- BENTLEY MICROSTATION V8I NVIDIA DRIVER CONFIGURATION INSTALL
- BENTLEY MICROSTATION V8I NVIDIA DRIVER CONFIGURATION CODE
- BENTLEY MICROSTATION V8I NVIDIA DRIVER CONFIGURATION FREE
You could call cudaStreamSynchronize or even cudaThreadSynchronize instead but both are overkill in this case. As both events and the kernel are on the same stream (order is preserved) event1 and kernel got executed too. It's important to synchronize on event2 because you want to make sure everything got executed before calculating the time. Kernel>(.) //also using the default streamĬudaEventSynchronize(event2) //wait for the event to be executed!ĬudaEventElapsedTime(&dt_ms, event1, event2) Using events as timers basically comes down to this: //create eventsĬudaEventRecord(event1, 0) //where 0 is the default stream The programming guide has a detailed description what every one of those does. How your kernels use memory and how they are laid out on the GPU (in warps and blocks) will have a much more pronounced effect.Īctually there are even more synchronization functions ( cudaStreamSynchronize). There is no noticeable performance difference between the API's. Also, deviceĮmulation (see Section 4.5.2.9) does not work with the CUDA driver API. Instead of the execution configuration syntax described in Section 4.2.3. In particular, it is more difficult toĬonfigure and launch kernels using the CUDA driver API, since the executionĬonfiguration and kernel parameters must be specified with explicit function calls In contrast, the CUDA driver API requires more code, is harder to program andĭebug, but offers a better level of control and is language-independent since it onlyĭeals with cubin objects (see Section 4.2.5).

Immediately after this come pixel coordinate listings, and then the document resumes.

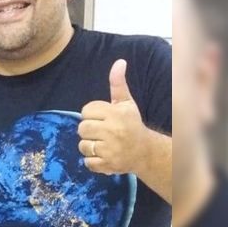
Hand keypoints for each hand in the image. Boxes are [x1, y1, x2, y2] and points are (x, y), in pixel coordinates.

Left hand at [77, 59, 150, 174]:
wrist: (145, 152)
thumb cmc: (132, 124)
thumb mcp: (126, 103)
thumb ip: (118, 84)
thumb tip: (119, 62)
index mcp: (116, 114)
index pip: (86, 111)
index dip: (91, 115)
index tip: (102, 118)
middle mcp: (113, 131)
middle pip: (82, 128)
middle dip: (89, 130)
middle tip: (101, 132)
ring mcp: (110, 149)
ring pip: (83, 145)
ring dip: (90, 146)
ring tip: (102, 144)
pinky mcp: (108, 165)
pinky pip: (88, 162)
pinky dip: (93, 160)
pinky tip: (104, 155)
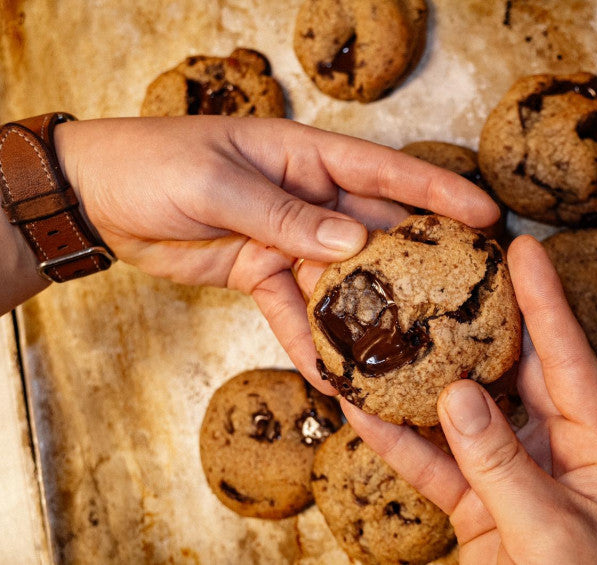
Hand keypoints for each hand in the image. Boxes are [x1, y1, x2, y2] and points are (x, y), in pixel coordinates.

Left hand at [51, 116, 498, 392]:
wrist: (98, 198)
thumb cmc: (154, 164)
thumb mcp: (216, 182)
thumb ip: (283, 214)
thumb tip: (352, 242)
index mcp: (305, 158)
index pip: (384, 171)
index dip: (437, 192)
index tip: (484, 215)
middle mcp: (309, 198)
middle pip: (377, 232)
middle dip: (419, 263)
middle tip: (465, 297)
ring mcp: (288, 240)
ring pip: (343, 282)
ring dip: (370, 316)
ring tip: (407, 352)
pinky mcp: (264, 275)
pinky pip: (297, 312)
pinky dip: (313, 342)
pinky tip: (336, 374)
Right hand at [342, 235, 596, 563]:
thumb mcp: (553, 534)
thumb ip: (501, 464)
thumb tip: (456, 395)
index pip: (568, 355)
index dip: (543, 299)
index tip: (518, 247)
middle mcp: (554, 444)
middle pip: (506, 370)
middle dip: (471, 322)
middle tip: (441, 272)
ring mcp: (509, 471)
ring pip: (456, 412)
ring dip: (418, 378)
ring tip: (384, 329)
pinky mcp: (474, 503)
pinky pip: (429, 462)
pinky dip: (395, 439)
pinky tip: (361, 407)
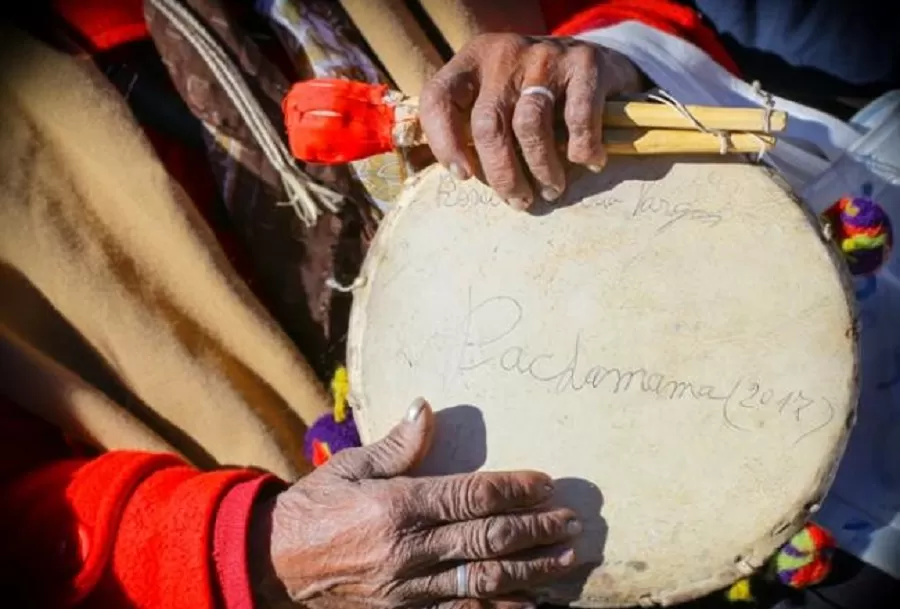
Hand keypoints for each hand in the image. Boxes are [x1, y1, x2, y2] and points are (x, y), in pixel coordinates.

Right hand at [251, 398, 580, 608]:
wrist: (273, 562)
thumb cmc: (314, 505)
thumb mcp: (350, 464)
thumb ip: (397, 443)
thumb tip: (427, 408)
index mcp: (398, 505)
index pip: (471, 494)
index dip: (514, 488)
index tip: (545, 482)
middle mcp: (408, 548)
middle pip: (487, 539)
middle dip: (535, 529)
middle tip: (571, 522)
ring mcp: (407, 587)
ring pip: (482, 581)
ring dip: (529, 570)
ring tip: (564, 559)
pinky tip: (526, 605)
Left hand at [419, 33, 643, 209]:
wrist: (599, 58)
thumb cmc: (537, 93)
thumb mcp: (499, 96)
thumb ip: (476, 125)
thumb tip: (462, 176)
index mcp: (472, 62)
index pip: (439, 98)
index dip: (443, 143)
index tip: (463, 175)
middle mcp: (504, 54)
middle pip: (488, 124)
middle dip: (502, 174)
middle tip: (519, 200)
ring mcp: (544, 56)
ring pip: (530, 125)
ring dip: (541, 169)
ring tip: (551, 190)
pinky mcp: (585, 63)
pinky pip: (576, 118)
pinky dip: (580, 148)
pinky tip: (587, 161)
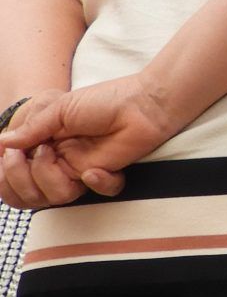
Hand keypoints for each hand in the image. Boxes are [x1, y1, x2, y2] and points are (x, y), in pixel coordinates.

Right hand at [0, 74, 180, 205]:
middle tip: (27, 154)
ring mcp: (78, 169)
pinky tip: (94, 171)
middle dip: (18, 177)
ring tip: (53, 153)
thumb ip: (31, 129)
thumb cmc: (102, 100)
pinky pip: (93, 193)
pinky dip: (93, 184)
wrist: (143, 103)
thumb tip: (0, 144)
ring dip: (45, 177)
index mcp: (42, 143)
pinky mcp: (102, 176)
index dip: (6, 172)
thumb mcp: (58, 109)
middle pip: (26, 192)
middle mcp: (57, 160)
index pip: (12, 171)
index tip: (9, 155)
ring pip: (52, 196)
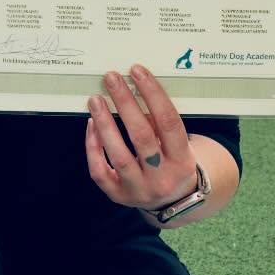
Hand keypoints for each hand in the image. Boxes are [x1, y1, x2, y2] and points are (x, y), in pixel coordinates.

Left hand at [85, 64, 196, 213]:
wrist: (172, 201)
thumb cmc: (173, 163)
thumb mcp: (178, 145)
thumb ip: (159, 122)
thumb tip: (135, 89)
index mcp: (182, 161)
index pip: (168, 122)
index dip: (153, 94)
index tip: (138, 72)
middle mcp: (162, 178)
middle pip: (142, 136)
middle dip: (125, 103)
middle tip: (111, 79)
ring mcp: (139, 189)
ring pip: (119, 155)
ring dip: (105, 124)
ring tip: (95, 100)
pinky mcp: (118, 196)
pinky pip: (100, 172)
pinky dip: (93, 148)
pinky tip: (91, 126)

BENTLEY MICROSTATION V8I NVIDIA DRIVER CONFIGURATION CODE
Generated by nvcc is based on the CUDA runtime (see Section 4.2.5), soĪpplications that link to this code must use the CUDA runtime API.
Initialization, context management, and module management. The CUDA runtime eases device code management by providing implicit These APIs are mutually exclusive: An application should use either one or the
BENTLEY MICROSTATION V8I NVIDIA DRIVER CONFIGURATION FREE
For instance, the free memory available on the device can be queried only through the driver API. The programmer has to directly deal with initialization, module loading, etc.Īpparently more detailed device information can be queried through the driver API than through the runtime API. In contrast, the driver API is harder to program but provided more control over how CUDA is used. As you have noted, it is generally easier to use. This means that you don't have to distribute cubin files with your application, or deal with loading them through the driver API. The CUDA runtime makes it possible to compile and link your CUDA kernels into executables. The anwer to similar problems has been updating the nvidia display drivers, though in my case this is already done.
NVRM version: NVIDIA UNIX x86_64 Kernel Module 375.26 Thu Dec 8 18:36: ignDownloads/Enabled/MaterialDesignUserMa 96MiB | | Fan Temp Perf Pwr:Usage/Cap| Memory-Usage | GPU-Util Compute M. | GPU Name Persistence-M| Bus-Id Disp.A | Volatile Uncorr. $ nvcc -version nvcc: NVIDIA (R) Cuda compiler driverĬopyright (c) 2005-2016 NVIDIA CorporationĬuda compilation tools, release 8.0, V8.0.44 > CUDA driver version is insufficient for CUDA runtime version deviceQueryĬUDA Device Query (Runtime API) version (CUDART static linking)
Running the deviceQuery in CUDA samples produces the following error however: ~/cudasamples/NVIDIA_CUDA-8.0_Samples/1_Utilities/deviceQuery$.
BENTLEY MICROSTATION V8I NVIDIA DRIVER CONFIGURATION INSTALL
I've installed the latest nvidia drivers (375.26) manually, and installed CUDA using cuda_8.0.44_n (skipping the driver install there, since the bundled drivers are older, 367 I think).